Otro de los elementos que parece caracterizar al socialismo del siglo XXI es la idea de la participación que ha aparecido como un elemento central en lo que ha sido este proceso. Se planteó que los consejos comunales son el ejemplo por excelencia de participación, pero estarían respondiendo a una lógica muy poco participativa. Esto se explicaría porque o bien no funcionan o bien responden directamente al poder ejecutivo. Además está presente el problema de que corren el riesgo de estar siendo cooptados por el partido, lo que de alguna manera genera problemas entre la lógica institucional del partido y la lógica social de los consejos comunales.
 
Esa lógica no está siendo solventada de una manera complementaria. Existe un profundo riesgo de que la lógica institucional limite a la lógica social que ha tardado en construirse en este país 30 años, y que fue la que hizo posible la revolución y la que la defendió el 13 de abril.
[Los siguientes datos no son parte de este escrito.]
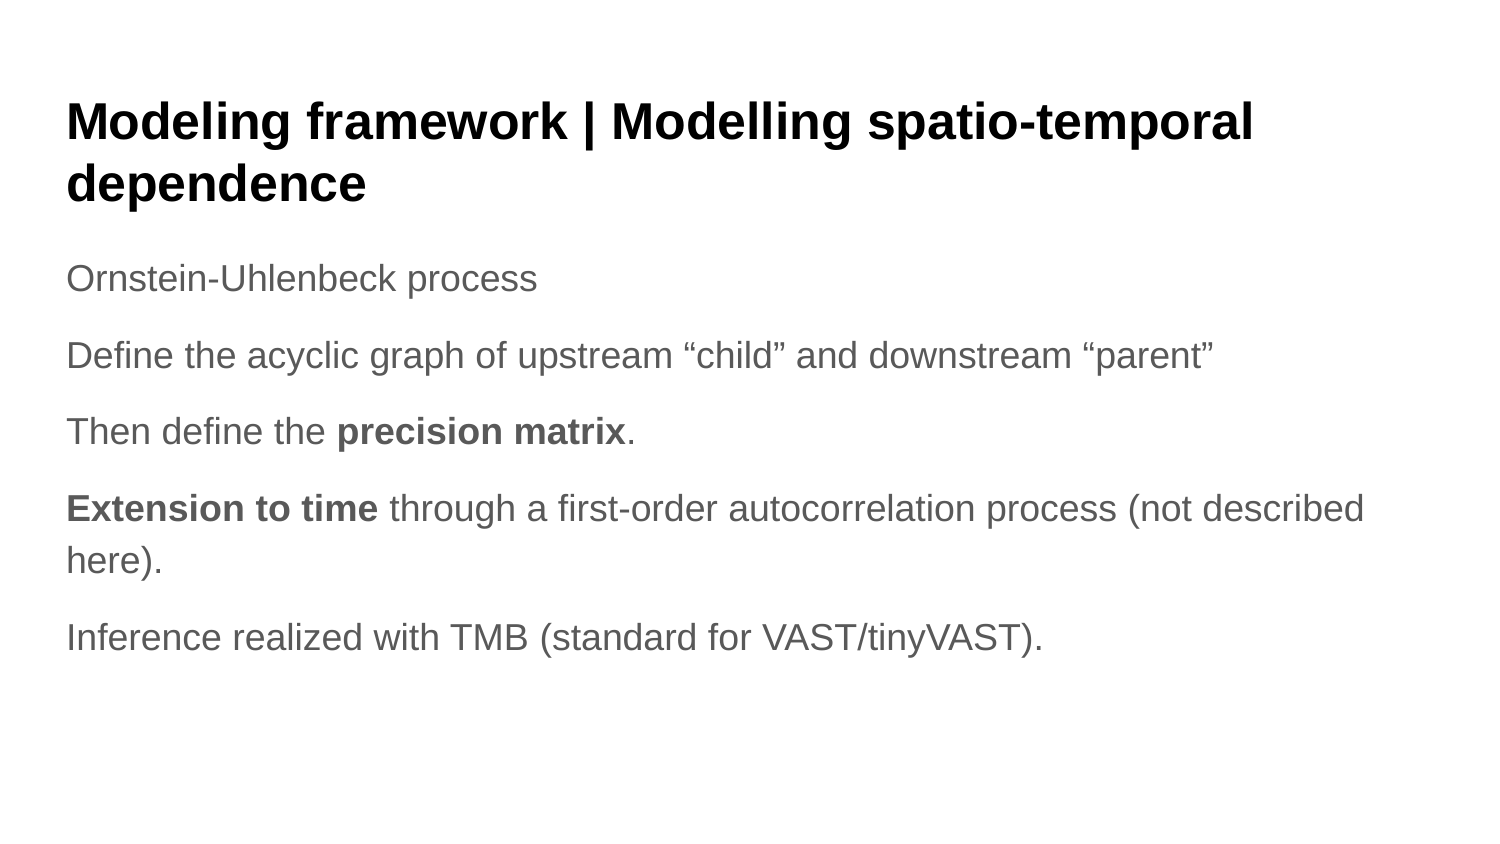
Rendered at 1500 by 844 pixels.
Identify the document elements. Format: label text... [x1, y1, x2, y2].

title Modeling framework | Modelling spatio-temporal dependence [51, 72, 1449, 228]
list Ornstein-Uhlenbeck process Define the acyclic graph of upstream “child” and downstream “parent” Then define the precision matrix. Extension to time through a first-order autocorrelation process (not described here). Inference realized with TMB (standard for VAST/tinyVAST). [51, 232, 1449, 799]
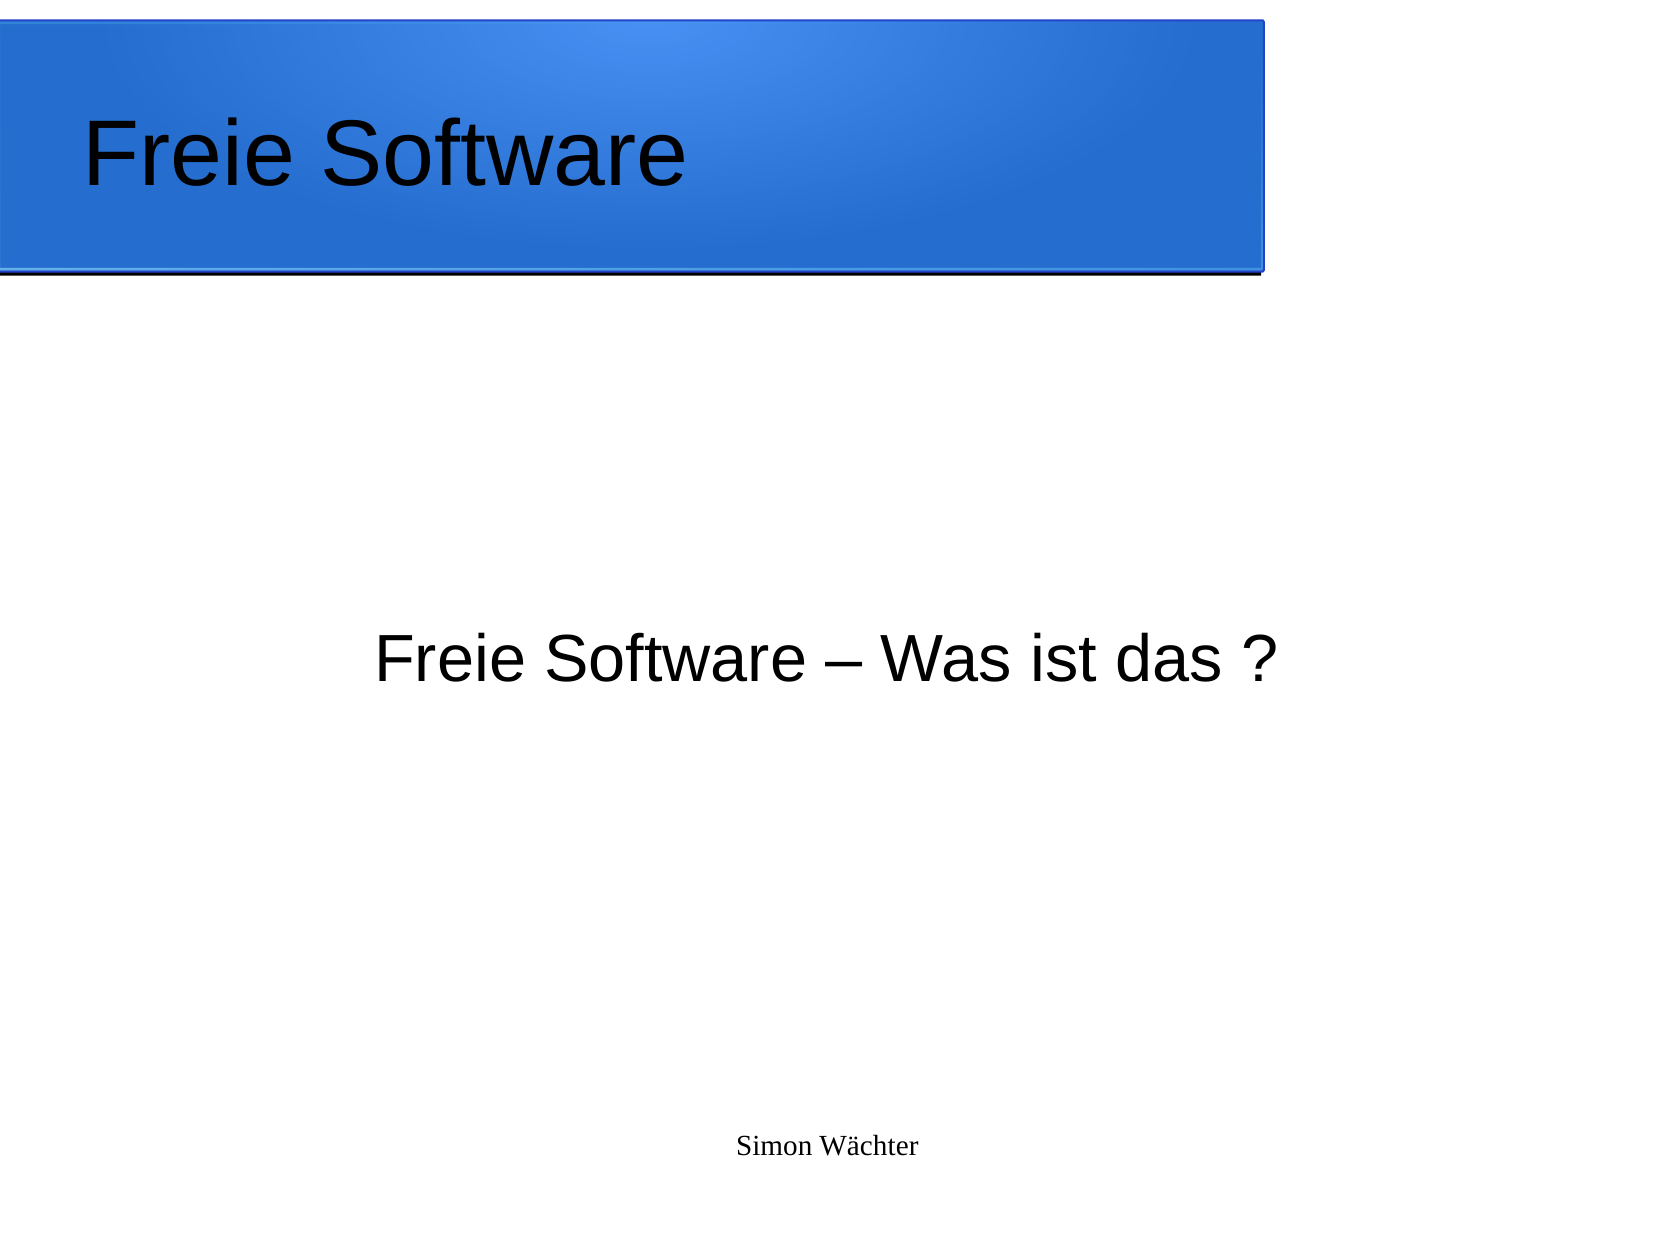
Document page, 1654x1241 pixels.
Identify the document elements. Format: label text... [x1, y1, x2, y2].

title Freie Software [82, 49, 1571, 257]
subtitle Freie Software – Was ist das ? [82, 299, 1571, 1019]
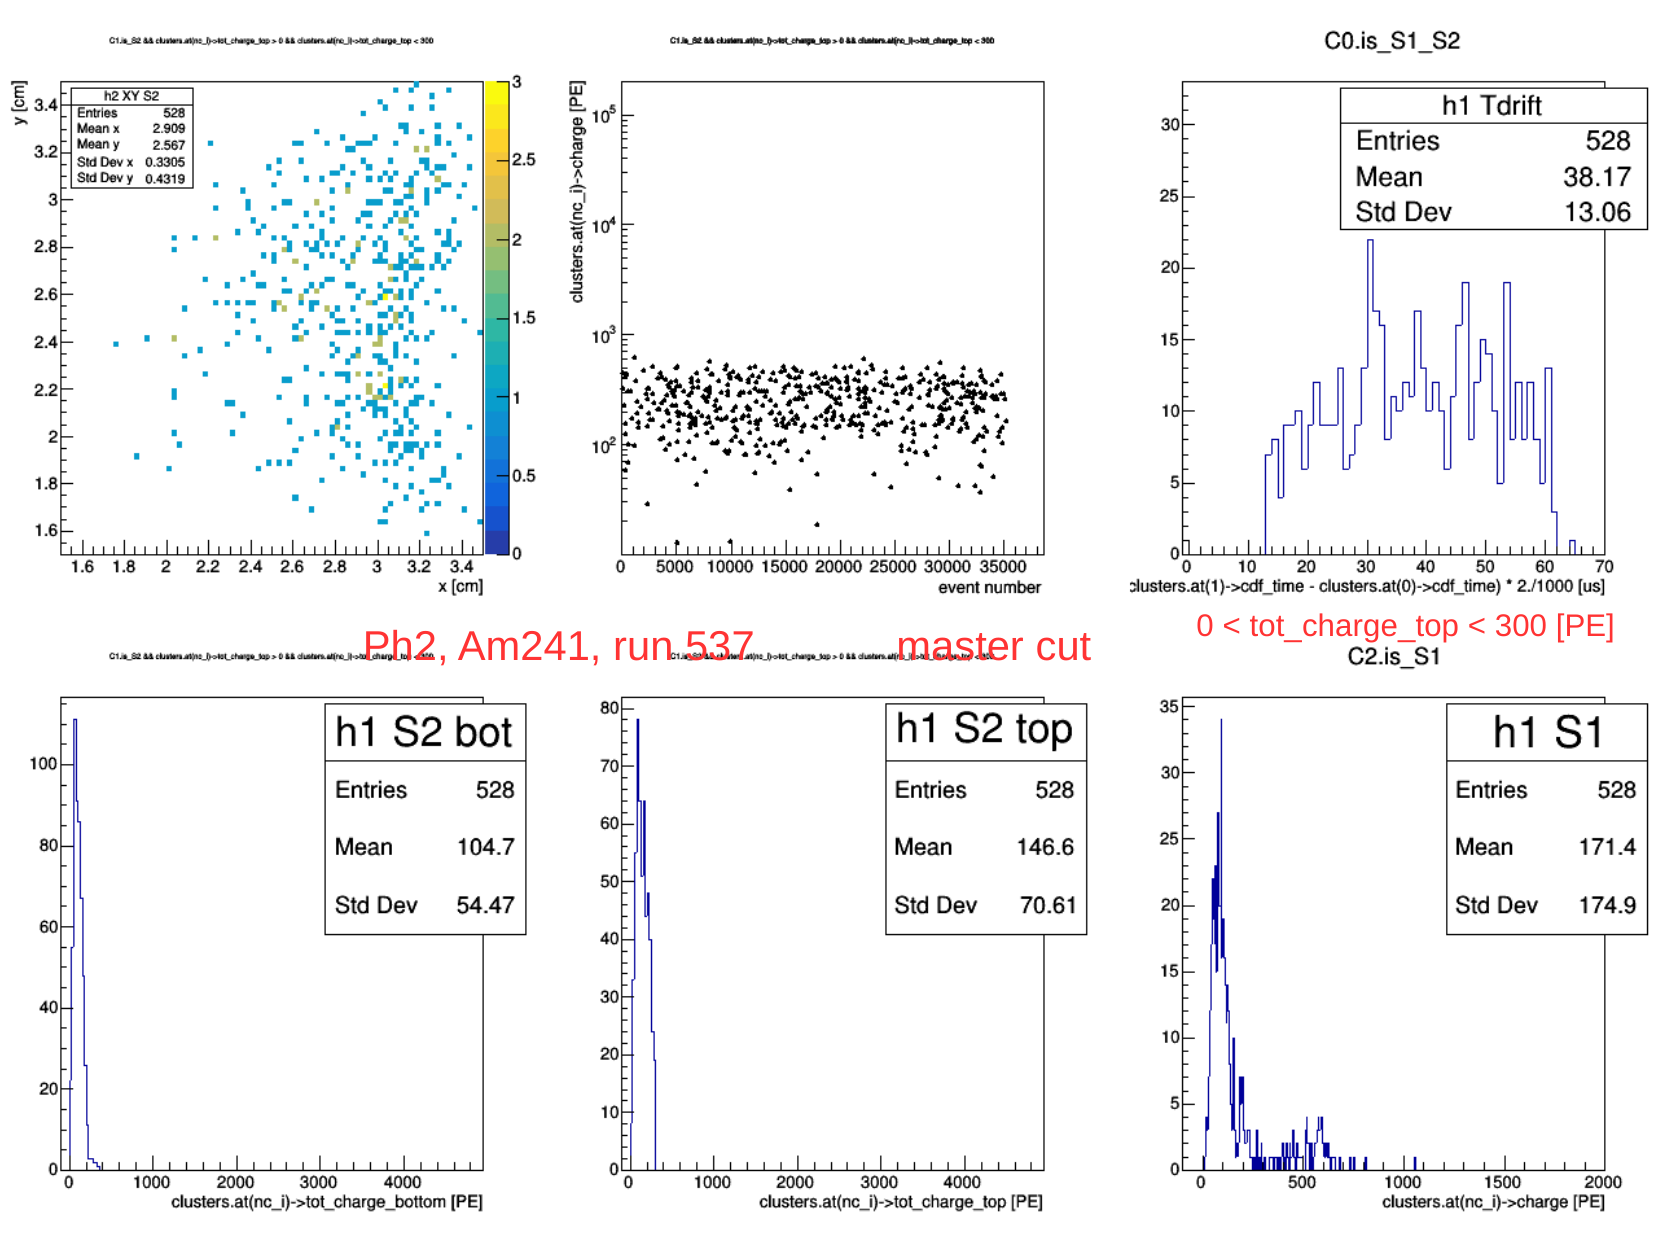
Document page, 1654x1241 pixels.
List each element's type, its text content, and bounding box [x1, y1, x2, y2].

picture [6, 19, 1654, 1227]
text_box master cut [900, 615, 1336, 750]
text_box 0 < tot_charge_top < 300 [PE] [1170, 600, 1643, 735]
text_box Ph2, Am241, run 537 [218, 615, 901, 751]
Se señaló que existe el riesgo de debilitar, cooptar y acabar con la participación popular no institucional, lo cual reclama un debate para alertar sobre lo que eso significaría. La restricción de un movimiento social por un movimiento institucional nacido de arriba abajo sería una condena al avance de la democracia. ¿Cómo es posible que se pueda estar corriendo con ese enorme riesgo que destrozaría todo aquello que ha conseguido esta revolución? Se insistió en que no debe hacerse de los Consejos Comunales una forma de Comités de Defensa de la Revolución, pues sus funciones son diferentes y es importante para el proceso mantener ambas separadas.
  
La reflexión crítica como instrumento de avance revolucionario
 
El último elemento apuntó a los modos y formas en que se debe articular la critica. Incluso entre los intelectuales comprometidos con el proceso, la crítica ha perdido parte del espacio que le corresponde, especialmente entre aquellos con alguna responsabilidad institucional. No es difícil encontrar en los medios del proceso comportamientos del socialismo del siglo XX en los que se acusa de “contrarrevolucionario” o de “agente de la CIA” a cualquier persona, incluidas personas con una incuestionable semblanza revolucionaria que formula críticas en voz alta. Esto debilita fuertemente al proceso, pues el Gobierno deja de recibir insumos para su ajuste, al tiempo que se va construyendo una verdad “oficial”, que se repite aun sin creer en ella, y una verdad popular silenciada pero más real. La necesidad de condensar la verdad oficial con la verdad popular es obligación de toda revolución.
 
Esta pregunta se repitió con frecuencia: ¿Es posible que avance una revolución que no hace de la crítica el principal de sus motores? Se planteó que con esta reunión de los intelectuales afectos al proceso, la revolución se revisaba, a la vez que se fortalecía. Los asistentes se felicitaron por el hecho de que el Ejecutivo pusiera a disposición de la intelectualidad del proceso un ámbito para la crítica que en diez años no había tenido lugar. Igualmente insistieron en que con este evento quedaba demostrado que no es cierto el discurso del miedo a las críticas. Es igualmente falsa la denuncia de la oposición de que no haya libertad de expresión en Venezuela. Esta revolución es capaz de reinventarse constantemente gracias a los espacios de libertad existentes. Toda revolución, se planteó, necesita revolucionarse culturalmente cada periodo para limpiar defectos y reencontrar nuevos caminos.
 
Los intelectuales –concepto que fue ampliamente criticado por los presentes como elitista- militan con el compromiso de que es necesario aunar teoría y práctica, no olvidando que la praxis hace a la teoría útil. Igualmente se resaltó la necesidad de que los intelectuales trabajen conjuntamente para que sus resultados sean más eficientes.